*Exercise details*. Only the lines below starting at the one containing "G04 #@! TO.C,C4*" and ending at the one containing "X24136791Y-4609421D01*" belong in the answer, each copied exactly.

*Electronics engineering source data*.
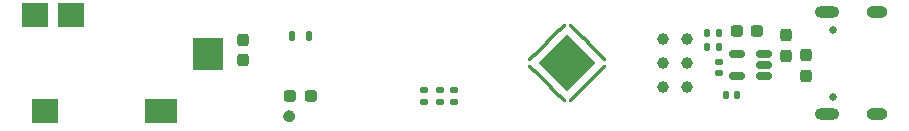
<source format=gbs>
G04 #@! TF.GenerationSoftware,KiCad,Pcbnew,(5.99.0-3809-g61f1f7d948)*
G04 #@! TF.CreationDate,2020-10-12T17:30:48-07:00*
G04 #@! TF.ProjectId,RT_USB_PD_Soldering_Iron,52545f55-5342-45f5-9044-5f536f6c6465,rev?*
G04 #@! TF.SameCoordinates,PX5f5e100PY7735940*
G04 #@! TF.FileFunction,Soldermask,Bot*
G04 #@! TF.FilePolarity,Negative*
%FSLAX46Y46*%
G04 Gerber Fmt 4.6, Leading zero omitted, Abs format (unit mm)*
G04 Created by KiCad (PCBNEW (5.99.0-3809-g61f1f7d948)) date 2020-10-12 17:30:48*
%MOMM*%
%LPD*%
G01*
G04 APERTURE LIST*
G04 Aperture macros list*
%AMRoundRect*
0 Rectangle with rounded corners*
0 $1 Rounding radius*
0 $2 $3 $4 $5 $6 $7 $8 $9 X,Y pos of 4 corners*
0 Add a 4 corners polygon primitive as box body*
4,1,4,$2,$3,$4,$5,$6,$7,$8,$9,$2,$3,0*
0 Add four circle primitives for the rounded corners*
1,1,$1+$1,$2,$3,0*
1,1,$1+$1,$4,$5,0*
1,1,$1+$1,$6,$7,0*
1,1,$1+$1,$8,$9,0*
0 Add four rect primitives between the rounded corners*
20,1,$1+$1,$2,$3,$4,$5,0*
20,1,$1+$1,$4,$5,$6,$7,0*
20,1,$1+$1,$6,$7,$8,$9,0*
20,1,$1+$1,$8,$9,$2,$3,0*%
%AMRotRect*
0 Rectangle, with rotation*
0 The origin of the aperture is its center*
0 $1 length*
0 $2 width*
0 $3 Rotation angle, in degrees counterclockwise*
0 Add horizontal line*
21,1,$1,$2,0,0,$3*%
G04 Aperture macros list end*
%ADD10C,0.650000*%
%ADD11O,2.100000X1.000000*%
%ADD12O,1.800000X1.000000*%
%ADD13R,2.200000X2.100000*%
%ADD14R,2.800000X2.100000*%
%ADD15R,2.600000X2.700000*%
%ADD16RoundRect,0.237500X-0.237500X0.287500X-0.237500X-0.287500X0.237500X-0.287500X0.237500X0.287500X0*%
%ADD17RoundRect,0.135000X0.135000X0.185000X-0.135000X0.185000X-0.135000X-0.185000X0.135000X-0.185000X0*%
%ADD18RoundRect,0.135000X0.185000X-0.135000X0.185000X0.135000X-0.185000X0.135000X-0.185000X-0.135000X0*%
%ADD19C,1.000000*%
%ADD20RoundRect,0.150000X0.512500X0.150000X-0.512500X0.150000X-0.512500X-0.150000X0.512500X-0.150000X0*%
%ADD21RoundRect,0.140000X0.170000X-0.140000X0.170000X0.140000X-0.170000X0.140000X-0.170000X-0.140000X0*%
%ADD22RoundRect,0.237500X-0.287500X-0.237500X0.287500X-0.237500X0.287500X0.237500X-0.287500X0.237500X0*%
%ADD23RoundRect,0.140000X0.140000X0.170000X-0.140000X0.170000X-0.140000X-0.170000X0.140000X-0.170000X0*%
%ADD24RoundRect,0.135000X-0.185000X0.135000X-0.185000X-0.135000X0.185000X-0.135000X0.185000X0.135000X0*%
%ADD25RoundRect,0.062500X-0.309359X0.220971X0.220971X-0.309359X0.309359X-0.220971X-0.220971X0.309359X0*%
%ADD26RoundRect,0.062500X-0.309359X-0.220971X-0.220971X-0.309359X0.309359X0.220971X0.220971X0.309359X0*%
%ADD27RotRect,3.450000X3.450000X45.000000*%
%ADD28RoundRect,0.237500X0.237500X-0.287500X0.237500X0.287500X-0.237500X0.287500X-0.237500X-0.287500X0*%
%ADD29RoundRect,0.137500X0.137500X0.262500X-0.137500X0.262500X-0.137500X-0.262500X0.137500X-0.262500X0*%
%ADD30RoundRect,0.140000X-0.170000X0.140000X-0.170000X-0.140000X0.170000X-0.140000X0.170000X0.140000X0*%
G04 APERTURE END LIST*
D10*
G04 #@! TO.C,J1*
X69700000Y2790000D03*
X69700000Y-2890000D03*
D11*
X69200000Y4320000D03*
D12*
X73380000Y-4320000D03*
X73380000Y4320000D03*
D11*
X69200000Y-4320000D03*
G04 #@! TD*
D13*
G04 #@! TO.C,J2*
X3000000Y-4050000D03*
X5200000Y4050000D03*
X2100000Y4050000D03*
D14*
X12800000Y-4050000D03*
D15*
X16800000Y750000D03*
G04 #@! TD*
D16*
G04 #@! TO.C,C16*
X19700000Y225000D03*
X19700000Y1975000D03*
G04 #@! TD*
G04 #@! TO.C,C1*
X67400000Y-1075000D03*
X67400000Y675000D03*
G04 #@! TD*
D17*
G04 #@! TO.C,R6*
X60014400Y1307528D03*
X58994400Y1307528D03*
G04 #@! TD*
D18*
G04 #@! TO.C,R4*
X35100000Y-2290000D03*
X35100000Y-3310000D03*
G04 #@! TD*
D19*
G04 #@! TO.C,TP3*
X57300000Y2000000D03*
G04 #@! TD*
D20*
G04 #@! TO.C,U1*
X63838440Y754003D03*
X63838440Y-195997D03*
X63838440Y-1145997D03*
X61563440Y-1145997D03*
X61563440Y754003D03*
G04 #@! TD*
D21*
G04 #@! TO.C,C18*
X60001364Y91866D03*
X60001364Y-868134D03*
G04 #@! TD*
D22*
G04 #@! TO.C,C2*
X61525000Y2700000D03*
X63275000Y2700000D03*
G04 #@! TD*
D19*
G04 #@! TO.C,TP5*
X57300000Y-2000000D03*
G04 #@! TD*
D23*
G04 #@! TO.C,C3*
X61580000Y-2700000D03*
X60620000Y-2700000D03*
G04 #@! TD*
D22*
G04 #@! TO.C,C15*
X23725000Y-2800000D03*
X25475000Y-2800000D03*
G04 #@! TD*
D19*
G04 #@! TO.C,TP2*
X55300000Y2000000D03*
G04 #@! TD*
G04 #@! TO.C,TP4*
X55300000Y0D03*
G04 #@! TD*
G04 #@! TO.C,TP1*
X55300000Y-2000000D03*
G04 #@! TD*
D24*
G04 #@! TO.C,R2*
X37600000Y-3310000D03*
X37600000Y-2290000D03*
G04 #@! TD*
D25*
G04 #@! TO.C,U5*
X46713864Y-2961010D03*
X46360311Y-2607456D03*
X46006757Y-2253903D03*
X45653204Y-1900349D03*
X45299651Y-1546796D03*
X44946097Y-1193243D03*
X44592544Y-839689D03*
X44238990Y-486136D03*
D26*
X44238990Y486136D03*
X44592544Y839689D03*
X44946097Y1193243D03*
X45299651Y1546796D03*
X45653204Y1900349D03*
X46006757Y2253903D03*
X46360311Y2607456D03*
X46713864Y2961010D03*
D25*
X47686136Y2961010D03*
X48039689Y2607456D03*
X48393243Y2253903D03*
X48746796Y1900349D03*
X49100349Y1546796D03*
X49453903Y1193243D03*
X49807456Y839689D03*
X50161010Y486136D03*
D26*
X50161010Y-486136D03*
X49807456Y-839689D03*
X49453903Y-1193243D03*
X49100349Y-1546796D03*
X48746796Y-1900349D03*
X48393243Y-2253903D03*
X48039689Y-2607456D03*
X47686136Y-2961010D03*
D27*
X47200000Y0D03*
G04 #@! TD*
D28*
G04 #@! TO.C,C33*
X65682677Y2346374D03*
X65682677Y596374D03*
G04 #@! TD*
D17*
G04 #@! TO.C,R7*
X60010000Y2508649D03*
X58990000Y2508649D03*
G04 #@! TD*
D29*
G04 #@! TO.C,D2*
X25325000Y2300000D03*
X23912500Y2300000D03*
G04 #@! TD*
D30*
G04 #@! TO.C,C4*
X36400000Y-3280000D03*
X36400000Y-2320000D03*
G04 #@! TD*
D19*
G04 #@! TO.C,TP6*
X57300000Y0D03*
G04 #@! TD*
G36*
X23735197Y-4008391D02*
G01*
X23759421Y-4013209D01*
X23829464Y-4034456D01*
X23852284Y-4043909D01*
X23916839Y-4078414D01*
X23937380Y-4092139D01*
X23993962Y-4138577D01*
X24011423Y-4156038D01*
X24057861Y-4212620D01*
X24071586Y-4233161D01*
X24106091Y-4297716D01*
X24115544Y-4320536D01*
X24136791Y-4390579D01*
X24141609Y-4414803D01*
X24148784Y-4487649D01*
X24148784Y-4512351D01*
X24141609Y-4585197D01*
X24136791Y-4609421D01*
X24115544Y-4679464D01*
X24106091Y-4702284D01*
X24071586Y-4766839D01*
X24057861Y-4787380D01*
X24011423Y-4843962D01*
X23993962Y-4861423D01*
X23937380Y-4907861D01*
X23916839Y-4921586D01*
X23852284Y-4956091D01*
X23829464Y-4965544D01*
X23759421Y-4986791D01*
X23735197Y-4991609D01*
X23662351Y-4998784D01*
X23637649Y-4998784D01*
X23564803Y-4991609D01*
X23540579Y-4986791D01*
X23470536Y-4965544D01*
X23447716Y-4956091D01*
X23383161Y-4921586D01*
X23362620Y-4907861D01*
X23306038Y-4861423D01*
X23288577Y-4843962D01*
X23242139Y-4787380D01*
X23228414Y-4766839D01*
X23193909Y-4702284D01*
X23184456Y-4679464D01*
X23163209Y-4609421D01*
X23158391Y-4585197D01*
X23151216Y-4512351D01*
X23151216Y-4487649D01*
X23158391Y-4414803D01*
X23163209Y-4390579D01*
X23184456Y-4320536D01*
X23193909Y-4297716D01*
X23228414Y-4233161D01*
X23242139Y-4212620D01*
X23288577Y-4156038D01*
X23306038Y-4138577D01*
X23362620Y-4092139D01*
X23383161Y-4078414D01*
X23447716Y-4043909D01*
X23470536Y-4034456D01*
X23540579Y-4013209D01*
X23564803Y-4008391D01*
X23637649Y-4001216D01*
X23662351Y-4001216D01*
X23735197Y-4008391D01*
G37*
M02*

</source>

*Exercise output*.
G04 #@! TO.C,C4*
X36400000Y-3280000D03*
X36400000Y-2320000D03*
G04 #@! TD*
D19*
G04 #@! TO.C,TP6*
X57300000Y0D03*
G04 #@! TD*
G36*
X23735197Y-4008391D02*
G01*
X23759421Y-4013209D01*
X23829464Y-4034456D01*
X23852284Y-4043909D01*
X23916839Y-4078414D01*
X23937380Y-4092139D01*
X23993962Y-4138577D01*
X24011423Y-4156038D01*
X24057861Y-4212620D01*
X24071586Y-4233161D01*
X24106091Y-4297716D01*
X24115544Y-4320536D01*
X24136791Y-4390579D01*
X24141609Y-4414803D01*
X24148784Y-4487649D01*
X24148784Y-4512351D01*
X24141609Y-4585197D01*
X24136791Y-4609421D01*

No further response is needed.